- [What is required]: An exact reproduction of the lines from the one with "X76793969Y21080131D01*" to the end of the data below is required. No other lines may be included.

- [Record excerpts]:
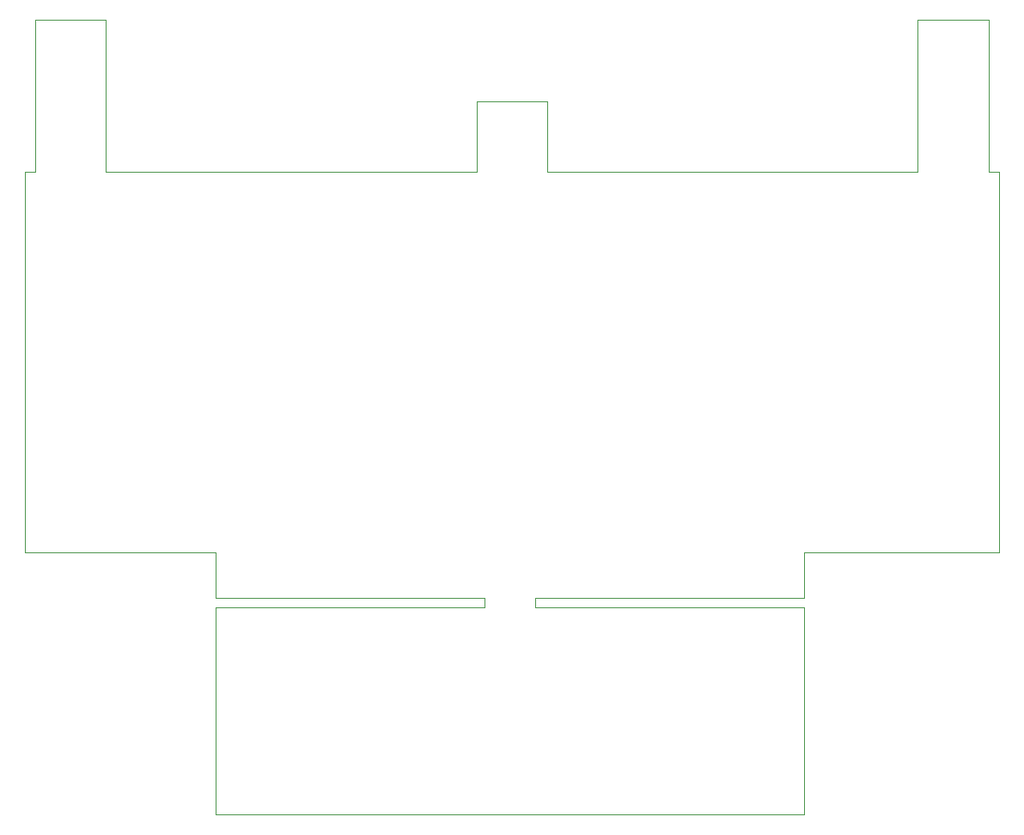
<source format=gm1>
G04 #@! TF.FileFunction,Profile,NP*
%FSLAX46Y46*%
G04 Gerber Fmt 4.6, Leading zero omitted, Abs format (unit mm)*
G04 Created by KiCad (PCBNEW 4.0.7) date 11/25/18 15:18:33*
%MOMM*%
%LPD*%
G01*
G04 APERTURE LIST*
%ADD10C,0.100000*%
G04 APERTURE END LIST*
D10*
X51540916Y63004441D02*
X88040916Y63004441D01*
X88040916Y63004441D02*
X88040916Y78004441D01*
X40916Y63004441D02*
X1040916Y63004441D01*
X50317400Y20081240D02*
X50317473Y21080131D01*
X8040916Y78004441D02*
X8040916Y63004441D01*
X44540916Y70004441D02*
X51540916Y70004441D01*
X50317473Y20083891D02*
X76793969Y20083891D01*
X40916Y25504441D02*
X18840977Y25504441D01*
X96040916Y25504441D02*
X76793969Y25504441D01*
X88040916Y78004441D02*
X95040916Y78004441D01*
X18840977Y21080131D02*
X18840977Y25504441D01*
X95040916Y78004441D02*
X95040916Y63004441D01*
X18840977Y20083891D02*
X45317473Y20083891D01*
X18840977Y-316109D02*
X18840977Y20083891D01*
X45317473Y21080131D02*
X18840977Y21080131D01*
X40916Y25504441D02*
X40916Y63004441D01*
X1040916Y63004441D02*
X1040916Y78004441D01*
X95040916Y63004441D02*
X96040916Y63004441D01*
X45313600Y20086320D02*
X45317473Y21080131D01*
X44540916Y63004441D02*
X44540916Y70004441D01*
X18840977Y-316109D02*
X76793969Y-316109D01*
X51540916Y63004441D02*
X51540916Y70004441D01*
X76793969Y25504441D02*
X76793969Y21080131D01*
X8040916Y63004441D02*
X44540916Y63004441D01*
X96040916Y63004441D02*
X96040916Y25504441D01*
X76793969Y-316109D02*
X76793969Y20083891D01*
X1040916Y78004441D02*
X8040916Y78004441D01*
X76793969Y21080131D02*
X50317473Y21080131D01*
M02*

</source>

- [Written answer]:
X76793969Y21080131D01*
X8040916Y63004441D02*
X44540916Y63004441D01*
X96040916Y63004441D02*
X96040916Y25504441D01*
X76793969Y-316109D02*
X76793969Y20083891D01*
X1040916Y78004441D02*
X8040916Y78004441D01*
X76793969Y21080131D02*
X50317473Y21080131D01*
M02*

</source>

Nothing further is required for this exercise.